After an educative discussion with the microarchitects, I think the
hardware is behaving as intended, it just doesn't always fit the
software use-cases ;). this_cpu_add() etc. (and atomic_add()) end up in
Linux as a STADD instruction (that's LDADD with XZR as destination; i.e.
no need to return the value read from memory). This is typically
executed as "far" or posted (unless it hits in the L1 cache) and
intended for stat updates. At a quick grep, it matches the majority of
the use-cases in Linux. Most other atomics (those with a return) are
executed "near", so filling the cache lines (assuming default CPUECTLR
configuration).

For the SRCU case, STADD especially together with the DMB after lock and
before unlock, executing it far does slow things down. A microbenchmark
doing this in a loop is a lot worse than it would appear in practice
(saturating buses down the path to memory).
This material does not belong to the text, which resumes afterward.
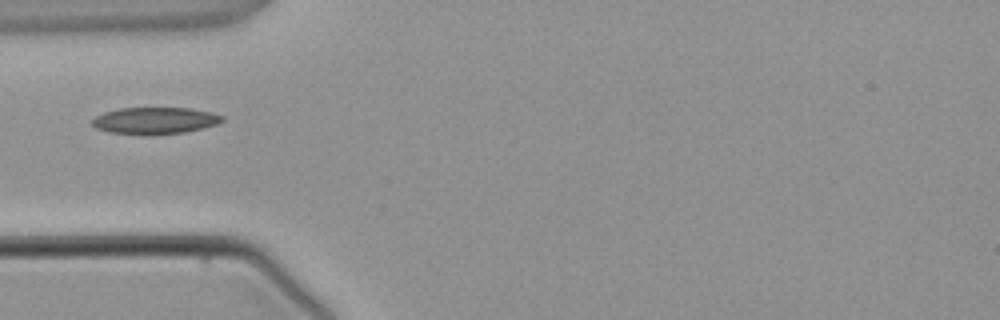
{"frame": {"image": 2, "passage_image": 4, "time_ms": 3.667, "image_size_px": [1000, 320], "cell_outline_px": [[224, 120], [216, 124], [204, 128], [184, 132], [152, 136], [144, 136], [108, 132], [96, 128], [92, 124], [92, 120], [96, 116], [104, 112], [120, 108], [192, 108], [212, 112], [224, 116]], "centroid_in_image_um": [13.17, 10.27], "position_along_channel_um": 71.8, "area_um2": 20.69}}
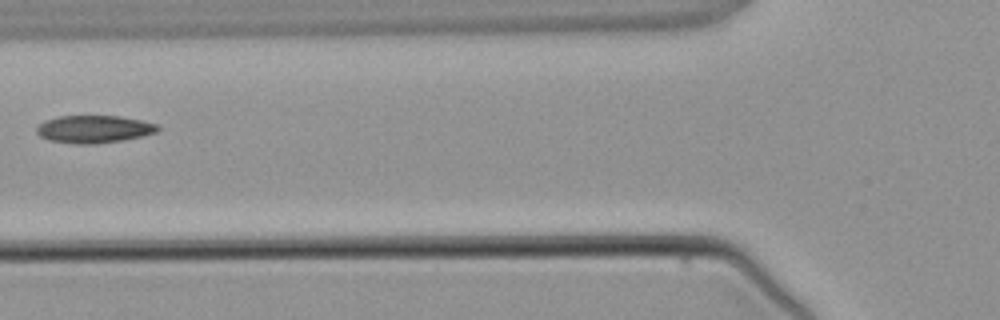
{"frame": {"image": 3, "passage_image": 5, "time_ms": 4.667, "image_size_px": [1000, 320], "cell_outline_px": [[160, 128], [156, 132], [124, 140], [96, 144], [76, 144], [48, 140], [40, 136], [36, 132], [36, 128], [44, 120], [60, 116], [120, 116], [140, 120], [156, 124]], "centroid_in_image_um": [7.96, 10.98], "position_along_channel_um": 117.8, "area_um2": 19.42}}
A quick test to check this theory, if that's the functions you were
benchmarking (it generates LDADD instead):

---------------------8<----------------------------------------
diff --git a/include/linux/srcutree.h b/include/linux/srcutree.h
index 42098e0fa0b7..5a6f3999883d 100644
--- a/include/linux/srcutree.h
+++ b/include/linux/srcutree.h
@@ -263,7 +263,7 @@ static inline struct srcu_ctr __percpu notrace *__srcu_read_lock_fast(struct src
 	struct srcu_ctr __percpu *scp = READ_ONCE(ssp->srcu_ctrp);
 
 	if (!IS_ENABLED(CONFIG_NEED_SRCU_NMI_SAFE))
-		this_cpu_inc(scp->srcu_locks.counter); // Y, and implicit RCU reader.
+		this_cpu_inc_return(scp->srcu_locks.counter); // Y, and implicit RCU reader.
 	else
 		atomic_long_inc(raw_cpu_ptr(&scp->srcu_locks));  // Y, and implicit RCU reader.
 	barrier(); /* Avoid leaking the critical section. */
@@ -284,7 +284,7 @@ __srcu_read_unlock_fast(struct srcu_struct *ssp, struct srcu_ctr __percpu *scp)
 {
 	barrier();  /* Avoid leaking the critical section. */
 	if (!IS_ENABLED(CONFIG_NEED_SRCU_NMI_SAFE))
-		this_cpu_inc(scp->srcu_unlocks.counter);  // Z, and implicit RCU reader.
+		this_cpu_inc_return(scp->srcu_unlocks.counter);  // Z, and implicit RCU reader.
 	else
 		atomic_long_inc(raw_cpu_ptr(&scp->srcu_unlocks));  // Z, and implicit RCU reader.
 }
diff --git a/kernel/rcu/srcutree.c b/kernel/rcu/srcutree.c
index 1ff94b76d91f..c025d9135689 100644
--- a/kernel/rcu/srcutree.c
+++ b/kernel/rcu/srcutree.c
@@ -753,7 +753,7 @@ int __srcu_read_lock(struct srcu_struct *ssp)
 {
 	struct srcu_ctr __percpu *scp = READ_ONCE(ssp->srcu_ctrp);
 
-	this_cpu_inc(scp->srcu_locks.counter);
+	this_cpu_inc_return(scp->srcu_locks.counter);
 	smp_mb(); /* B */  /* Avoid leaking the critical section. */
 	return __srcu_ptr_to_ctr(ssp, scp);
 }
@@ -767,7 +767,7 @@ EXPORT_SYMBOL_GPL(__srcu_read_lock);
 void __srcu_read_unlock(struct srcu_struct *ssp, int idx)
 {
 	smp_mb(); /* C */  /* Avoid leaking the critical section. */
-	this_cpu_inc(__srcu_ctr_to_ptr(ssp, idx)->srcu_unlocks.counter);
+	this_cpu_inc_return(__srcu_ctr_to_ptr(ssp, idx)->srcu_unlocks.counter);
 }
 EXPORT_SYMBOL_GPL(__srcu_read_unlock);
 
---------------------8<----------------------------------------

To make things better for the non-fast variants above, we should add
this_cpu_inc_return_acquire() etc. semantics (strangely,
this_cpu_inc_return() doesn't have full barrier semantics as
atomic_inc_return()).

I'm not sure about adding the prefetch since most other uses of
this_cpu_add() are meant for stat updates and there's not much point in
brining in a cache line. I think we could add release/acquire variants
that generate LDADDA/L and maybe a slightly different API for the
__srcu_*_fast() - or use a new this_cpu_add_return_relaxed() if we add
full barrier semantics to the current _return() variants.

-- 
Catalin